Using the material below, copy every line where "future" appears.

======== Dataset excerpts

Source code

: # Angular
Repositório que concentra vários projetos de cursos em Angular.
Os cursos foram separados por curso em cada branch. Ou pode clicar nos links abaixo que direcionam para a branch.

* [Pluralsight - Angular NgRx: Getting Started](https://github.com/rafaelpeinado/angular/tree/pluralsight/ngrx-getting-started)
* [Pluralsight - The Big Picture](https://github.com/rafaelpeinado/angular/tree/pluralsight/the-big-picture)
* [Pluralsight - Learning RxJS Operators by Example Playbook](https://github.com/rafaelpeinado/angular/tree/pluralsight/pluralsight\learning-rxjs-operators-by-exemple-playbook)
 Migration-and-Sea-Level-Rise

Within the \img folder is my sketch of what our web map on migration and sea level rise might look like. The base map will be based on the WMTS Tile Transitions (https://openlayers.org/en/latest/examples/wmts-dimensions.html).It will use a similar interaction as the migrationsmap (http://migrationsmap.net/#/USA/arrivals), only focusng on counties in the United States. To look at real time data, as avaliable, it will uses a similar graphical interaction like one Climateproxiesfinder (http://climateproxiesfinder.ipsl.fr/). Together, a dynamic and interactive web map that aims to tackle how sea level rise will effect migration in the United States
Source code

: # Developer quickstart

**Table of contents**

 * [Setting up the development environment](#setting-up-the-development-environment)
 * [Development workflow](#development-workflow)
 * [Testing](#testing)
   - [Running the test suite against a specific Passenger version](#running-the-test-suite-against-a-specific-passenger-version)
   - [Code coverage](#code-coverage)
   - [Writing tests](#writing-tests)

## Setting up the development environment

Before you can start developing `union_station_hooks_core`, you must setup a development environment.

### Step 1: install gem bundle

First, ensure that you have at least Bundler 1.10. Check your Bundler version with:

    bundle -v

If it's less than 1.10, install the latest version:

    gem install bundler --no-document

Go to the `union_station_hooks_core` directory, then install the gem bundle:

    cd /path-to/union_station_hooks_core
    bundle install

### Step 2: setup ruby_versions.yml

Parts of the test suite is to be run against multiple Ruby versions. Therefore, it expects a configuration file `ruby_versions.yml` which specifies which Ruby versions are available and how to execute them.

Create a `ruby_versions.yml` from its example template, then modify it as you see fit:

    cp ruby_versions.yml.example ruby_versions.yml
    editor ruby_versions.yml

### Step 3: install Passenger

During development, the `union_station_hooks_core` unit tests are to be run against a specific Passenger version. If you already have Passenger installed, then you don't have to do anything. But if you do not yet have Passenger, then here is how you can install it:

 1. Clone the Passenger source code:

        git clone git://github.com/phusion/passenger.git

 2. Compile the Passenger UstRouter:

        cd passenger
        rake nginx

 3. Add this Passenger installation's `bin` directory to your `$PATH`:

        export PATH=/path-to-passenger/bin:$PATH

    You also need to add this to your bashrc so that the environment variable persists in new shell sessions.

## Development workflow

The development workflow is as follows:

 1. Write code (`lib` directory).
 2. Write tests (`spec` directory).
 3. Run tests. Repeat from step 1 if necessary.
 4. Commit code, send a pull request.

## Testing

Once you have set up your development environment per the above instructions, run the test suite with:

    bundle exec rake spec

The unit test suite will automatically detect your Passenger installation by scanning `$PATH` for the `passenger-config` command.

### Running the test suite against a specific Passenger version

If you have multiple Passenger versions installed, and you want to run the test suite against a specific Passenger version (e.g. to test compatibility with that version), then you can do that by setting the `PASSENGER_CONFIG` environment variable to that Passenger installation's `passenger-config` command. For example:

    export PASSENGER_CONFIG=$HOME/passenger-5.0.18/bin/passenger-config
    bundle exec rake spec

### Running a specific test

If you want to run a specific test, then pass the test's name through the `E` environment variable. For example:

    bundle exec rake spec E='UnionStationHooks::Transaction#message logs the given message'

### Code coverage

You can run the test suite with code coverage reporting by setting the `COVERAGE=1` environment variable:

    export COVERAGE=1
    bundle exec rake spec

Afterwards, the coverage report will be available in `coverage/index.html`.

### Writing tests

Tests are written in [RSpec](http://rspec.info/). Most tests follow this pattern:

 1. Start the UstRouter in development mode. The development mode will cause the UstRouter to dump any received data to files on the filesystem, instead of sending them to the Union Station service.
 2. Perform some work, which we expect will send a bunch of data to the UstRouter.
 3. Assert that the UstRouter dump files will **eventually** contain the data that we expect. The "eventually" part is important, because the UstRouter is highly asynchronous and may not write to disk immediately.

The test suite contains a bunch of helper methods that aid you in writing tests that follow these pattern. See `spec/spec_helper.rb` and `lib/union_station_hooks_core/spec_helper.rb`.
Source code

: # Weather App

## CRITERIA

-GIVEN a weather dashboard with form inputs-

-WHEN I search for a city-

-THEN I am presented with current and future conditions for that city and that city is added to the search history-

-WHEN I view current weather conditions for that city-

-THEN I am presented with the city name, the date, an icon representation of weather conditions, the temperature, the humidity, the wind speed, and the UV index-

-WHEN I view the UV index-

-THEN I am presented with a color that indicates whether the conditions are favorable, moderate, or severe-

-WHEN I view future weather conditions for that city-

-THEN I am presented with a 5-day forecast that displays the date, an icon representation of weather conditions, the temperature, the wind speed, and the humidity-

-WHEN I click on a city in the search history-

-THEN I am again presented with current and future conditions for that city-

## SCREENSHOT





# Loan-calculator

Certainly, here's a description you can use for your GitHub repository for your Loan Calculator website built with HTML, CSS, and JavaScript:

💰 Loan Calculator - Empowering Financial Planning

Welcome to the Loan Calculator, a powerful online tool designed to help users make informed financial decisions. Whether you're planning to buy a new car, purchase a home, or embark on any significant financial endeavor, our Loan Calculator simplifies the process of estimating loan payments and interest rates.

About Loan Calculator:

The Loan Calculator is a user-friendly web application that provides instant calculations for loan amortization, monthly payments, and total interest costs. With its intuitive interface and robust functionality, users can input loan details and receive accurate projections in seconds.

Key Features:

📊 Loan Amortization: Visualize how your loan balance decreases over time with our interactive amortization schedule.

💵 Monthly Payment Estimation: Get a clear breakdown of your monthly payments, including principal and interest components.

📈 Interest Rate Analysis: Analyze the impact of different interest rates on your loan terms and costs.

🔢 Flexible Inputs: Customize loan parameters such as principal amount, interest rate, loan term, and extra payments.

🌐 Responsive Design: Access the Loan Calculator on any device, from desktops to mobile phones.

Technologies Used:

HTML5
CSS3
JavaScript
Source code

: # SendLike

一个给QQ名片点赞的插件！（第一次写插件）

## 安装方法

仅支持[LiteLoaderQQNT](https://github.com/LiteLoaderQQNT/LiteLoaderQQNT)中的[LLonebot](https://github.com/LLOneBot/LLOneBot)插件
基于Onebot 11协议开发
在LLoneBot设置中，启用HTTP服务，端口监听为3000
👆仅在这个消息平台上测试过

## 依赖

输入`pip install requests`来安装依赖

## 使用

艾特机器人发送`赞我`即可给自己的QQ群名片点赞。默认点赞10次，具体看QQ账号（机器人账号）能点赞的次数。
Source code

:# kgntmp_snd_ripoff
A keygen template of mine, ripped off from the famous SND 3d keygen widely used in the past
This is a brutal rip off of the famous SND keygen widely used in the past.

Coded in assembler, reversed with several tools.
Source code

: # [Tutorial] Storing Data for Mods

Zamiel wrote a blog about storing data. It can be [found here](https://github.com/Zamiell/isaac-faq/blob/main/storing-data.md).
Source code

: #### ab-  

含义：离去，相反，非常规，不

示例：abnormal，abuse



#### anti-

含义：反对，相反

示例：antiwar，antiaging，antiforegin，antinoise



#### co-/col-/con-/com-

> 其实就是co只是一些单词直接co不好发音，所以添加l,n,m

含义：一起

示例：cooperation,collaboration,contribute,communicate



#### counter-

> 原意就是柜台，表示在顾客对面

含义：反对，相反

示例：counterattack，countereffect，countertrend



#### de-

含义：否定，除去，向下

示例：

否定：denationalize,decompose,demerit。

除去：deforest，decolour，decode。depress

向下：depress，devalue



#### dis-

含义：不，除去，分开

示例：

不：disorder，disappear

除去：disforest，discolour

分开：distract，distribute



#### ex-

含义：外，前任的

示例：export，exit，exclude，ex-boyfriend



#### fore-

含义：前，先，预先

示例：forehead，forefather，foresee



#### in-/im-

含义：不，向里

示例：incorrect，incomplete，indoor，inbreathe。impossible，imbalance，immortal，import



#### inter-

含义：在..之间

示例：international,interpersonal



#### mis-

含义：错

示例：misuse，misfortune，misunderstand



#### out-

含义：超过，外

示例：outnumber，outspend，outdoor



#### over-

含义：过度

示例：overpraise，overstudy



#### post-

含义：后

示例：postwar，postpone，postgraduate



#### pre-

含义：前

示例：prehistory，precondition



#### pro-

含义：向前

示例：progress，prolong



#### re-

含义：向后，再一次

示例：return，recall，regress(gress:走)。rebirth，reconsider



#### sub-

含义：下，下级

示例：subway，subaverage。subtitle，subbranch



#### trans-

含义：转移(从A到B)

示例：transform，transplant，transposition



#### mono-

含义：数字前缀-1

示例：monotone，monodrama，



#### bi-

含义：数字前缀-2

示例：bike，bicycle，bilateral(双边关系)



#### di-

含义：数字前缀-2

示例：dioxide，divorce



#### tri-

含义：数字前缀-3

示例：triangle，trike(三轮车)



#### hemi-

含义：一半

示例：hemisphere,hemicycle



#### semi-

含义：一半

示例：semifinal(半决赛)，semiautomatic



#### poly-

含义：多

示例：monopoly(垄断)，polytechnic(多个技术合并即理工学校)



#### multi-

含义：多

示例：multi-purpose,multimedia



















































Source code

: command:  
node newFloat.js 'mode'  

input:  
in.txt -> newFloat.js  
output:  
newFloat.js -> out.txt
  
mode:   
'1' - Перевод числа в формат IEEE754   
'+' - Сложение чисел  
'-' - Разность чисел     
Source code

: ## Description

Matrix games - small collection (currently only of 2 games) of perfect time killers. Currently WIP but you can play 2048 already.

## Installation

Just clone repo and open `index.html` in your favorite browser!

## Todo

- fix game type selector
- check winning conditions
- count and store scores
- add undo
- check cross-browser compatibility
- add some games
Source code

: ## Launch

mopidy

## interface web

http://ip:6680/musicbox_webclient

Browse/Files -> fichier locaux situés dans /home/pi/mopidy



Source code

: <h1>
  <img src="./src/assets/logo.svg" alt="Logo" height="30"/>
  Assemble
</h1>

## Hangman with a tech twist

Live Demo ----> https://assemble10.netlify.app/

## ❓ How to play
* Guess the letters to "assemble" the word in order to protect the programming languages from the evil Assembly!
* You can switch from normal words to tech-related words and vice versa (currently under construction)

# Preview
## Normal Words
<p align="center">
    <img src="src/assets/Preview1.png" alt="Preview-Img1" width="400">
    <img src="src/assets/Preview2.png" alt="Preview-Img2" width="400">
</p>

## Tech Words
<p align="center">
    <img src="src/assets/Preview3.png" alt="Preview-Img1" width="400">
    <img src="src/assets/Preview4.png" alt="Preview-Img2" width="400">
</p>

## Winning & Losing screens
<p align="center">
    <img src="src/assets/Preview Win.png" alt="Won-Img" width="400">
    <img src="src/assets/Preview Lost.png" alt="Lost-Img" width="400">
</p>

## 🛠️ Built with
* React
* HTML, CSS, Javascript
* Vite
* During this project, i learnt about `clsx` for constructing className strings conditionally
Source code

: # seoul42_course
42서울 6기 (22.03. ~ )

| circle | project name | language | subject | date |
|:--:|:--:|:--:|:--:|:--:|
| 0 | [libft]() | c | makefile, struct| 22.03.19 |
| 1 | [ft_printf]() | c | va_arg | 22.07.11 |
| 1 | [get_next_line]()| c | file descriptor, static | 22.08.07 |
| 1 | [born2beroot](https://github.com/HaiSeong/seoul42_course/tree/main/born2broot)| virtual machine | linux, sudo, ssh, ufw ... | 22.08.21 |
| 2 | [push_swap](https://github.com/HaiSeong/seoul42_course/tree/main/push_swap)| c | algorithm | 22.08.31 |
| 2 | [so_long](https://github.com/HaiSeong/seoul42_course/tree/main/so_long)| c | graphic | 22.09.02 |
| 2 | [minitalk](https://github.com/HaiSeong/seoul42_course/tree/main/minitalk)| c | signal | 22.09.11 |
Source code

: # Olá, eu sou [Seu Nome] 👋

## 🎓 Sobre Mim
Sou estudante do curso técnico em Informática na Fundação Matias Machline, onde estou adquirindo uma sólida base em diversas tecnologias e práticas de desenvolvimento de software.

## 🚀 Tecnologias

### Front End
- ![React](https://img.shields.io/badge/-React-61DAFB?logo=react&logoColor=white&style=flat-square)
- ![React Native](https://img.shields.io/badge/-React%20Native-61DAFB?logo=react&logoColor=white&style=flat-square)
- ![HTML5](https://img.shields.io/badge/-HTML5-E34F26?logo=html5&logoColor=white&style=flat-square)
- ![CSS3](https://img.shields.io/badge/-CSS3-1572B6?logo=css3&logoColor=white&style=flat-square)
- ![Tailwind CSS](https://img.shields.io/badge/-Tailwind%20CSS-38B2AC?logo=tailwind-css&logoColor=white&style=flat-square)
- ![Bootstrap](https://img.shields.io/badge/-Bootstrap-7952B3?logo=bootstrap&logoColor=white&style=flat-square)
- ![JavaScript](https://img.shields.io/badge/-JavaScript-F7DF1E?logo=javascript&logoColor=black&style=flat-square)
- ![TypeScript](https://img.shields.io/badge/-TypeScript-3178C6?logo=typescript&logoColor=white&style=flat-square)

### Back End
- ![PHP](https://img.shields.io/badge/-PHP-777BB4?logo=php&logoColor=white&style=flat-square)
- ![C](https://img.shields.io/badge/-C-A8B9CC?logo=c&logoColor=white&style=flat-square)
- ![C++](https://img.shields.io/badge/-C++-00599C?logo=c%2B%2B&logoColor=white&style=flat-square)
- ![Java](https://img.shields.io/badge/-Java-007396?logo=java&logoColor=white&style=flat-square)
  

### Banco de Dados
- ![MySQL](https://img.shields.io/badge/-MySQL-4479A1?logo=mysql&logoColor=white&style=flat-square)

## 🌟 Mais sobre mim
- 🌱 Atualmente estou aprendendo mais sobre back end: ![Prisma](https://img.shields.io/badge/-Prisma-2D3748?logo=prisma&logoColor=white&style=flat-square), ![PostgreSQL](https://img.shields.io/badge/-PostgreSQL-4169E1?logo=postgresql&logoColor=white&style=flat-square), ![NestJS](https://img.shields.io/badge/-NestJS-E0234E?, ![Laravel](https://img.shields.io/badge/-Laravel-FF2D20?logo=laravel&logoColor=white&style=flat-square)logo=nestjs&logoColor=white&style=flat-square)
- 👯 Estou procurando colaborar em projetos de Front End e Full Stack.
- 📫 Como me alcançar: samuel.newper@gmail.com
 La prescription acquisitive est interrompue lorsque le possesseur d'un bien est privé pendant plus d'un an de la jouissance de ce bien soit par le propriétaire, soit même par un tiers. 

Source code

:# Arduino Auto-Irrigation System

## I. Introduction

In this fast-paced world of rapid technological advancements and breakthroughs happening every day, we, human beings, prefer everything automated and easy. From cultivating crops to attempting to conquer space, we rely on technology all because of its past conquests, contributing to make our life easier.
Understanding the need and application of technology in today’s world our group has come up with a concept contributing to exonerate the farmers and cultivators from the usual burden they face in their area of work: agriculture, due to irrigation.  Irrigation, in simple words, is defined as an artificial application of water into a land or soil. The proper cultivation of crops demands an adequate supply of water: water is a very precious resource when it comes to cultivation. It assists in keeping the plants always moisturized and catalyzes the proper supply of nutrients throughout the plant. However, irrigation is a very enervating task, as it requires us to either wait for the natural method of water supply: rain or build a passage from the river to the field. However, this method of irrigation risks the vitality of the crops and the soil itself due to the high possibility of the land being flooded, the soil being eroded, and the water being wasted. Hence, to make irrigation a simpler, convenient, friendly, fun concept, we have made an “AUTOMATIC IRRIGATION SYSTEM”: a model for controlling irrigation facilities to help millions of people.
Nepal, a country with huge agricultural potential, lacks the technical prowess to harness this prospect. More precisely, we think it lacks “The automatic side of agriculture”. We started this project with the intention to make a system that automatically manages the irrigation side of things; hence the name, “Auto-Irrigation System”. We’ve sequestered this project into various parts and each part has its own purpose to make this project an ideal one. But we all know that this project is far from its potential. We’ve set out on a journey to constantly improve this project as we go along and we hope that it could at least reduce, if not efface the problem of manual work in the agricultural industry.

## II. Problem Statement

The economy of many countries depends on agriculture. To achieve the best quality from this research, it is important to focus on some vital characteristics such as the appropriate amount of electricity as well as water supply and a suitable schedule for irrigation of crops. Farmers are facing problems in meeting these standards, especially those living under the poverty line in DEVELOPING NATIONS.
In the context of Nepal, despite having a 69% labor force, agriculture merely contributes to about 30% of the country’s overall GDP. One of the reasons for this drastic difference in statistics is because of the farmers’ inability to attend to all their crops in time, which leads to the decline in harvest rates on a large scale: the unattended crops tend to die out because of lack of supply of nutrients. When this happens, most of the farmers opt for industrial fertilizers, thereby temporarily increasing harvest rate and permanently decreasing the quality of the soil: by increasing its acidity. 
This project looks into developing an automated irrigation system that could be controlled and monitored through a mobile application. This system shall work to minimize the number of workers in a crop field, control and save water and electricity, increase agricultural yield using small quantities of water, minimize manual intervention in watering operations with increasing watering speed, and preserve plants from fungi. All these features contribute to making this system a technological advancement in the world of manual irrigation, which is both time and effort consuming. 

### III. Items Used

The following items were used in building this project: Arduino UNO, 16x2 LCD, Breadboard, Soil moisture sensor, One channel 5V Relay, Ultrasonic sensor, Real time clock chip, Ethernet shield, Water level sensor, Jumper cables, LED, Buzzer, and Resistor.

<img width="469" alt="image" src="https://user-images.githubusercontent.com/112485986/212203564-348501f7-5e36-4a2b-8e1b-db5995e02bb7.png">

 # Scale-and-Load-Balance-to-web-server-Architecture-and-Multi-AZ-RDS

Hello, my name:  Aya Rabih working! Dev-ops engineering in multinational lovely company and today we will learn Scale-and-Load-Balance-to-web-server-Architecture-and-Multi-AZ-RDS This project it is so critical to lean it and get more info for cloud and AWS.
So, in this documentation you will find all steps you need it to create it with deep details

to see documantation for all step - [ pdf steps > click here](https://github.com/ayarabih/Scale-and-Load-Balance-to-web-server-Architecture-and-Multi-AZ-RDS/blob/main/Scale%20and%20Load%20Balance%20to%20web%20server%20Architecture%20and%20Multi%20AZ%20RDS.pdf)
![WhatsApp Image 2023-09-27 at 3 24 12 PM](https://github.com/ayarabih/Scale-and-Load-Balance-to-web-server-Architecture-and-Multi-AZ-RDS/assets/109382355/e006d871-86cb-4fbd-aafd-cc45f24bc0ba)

================

**Expected answer:**
-THEN I am presented with current and future conditions for that city and that city is added to the search history-
-WHEN I view future weather conditions for that city-
-THEN I am again presented with current and future conditions for that city-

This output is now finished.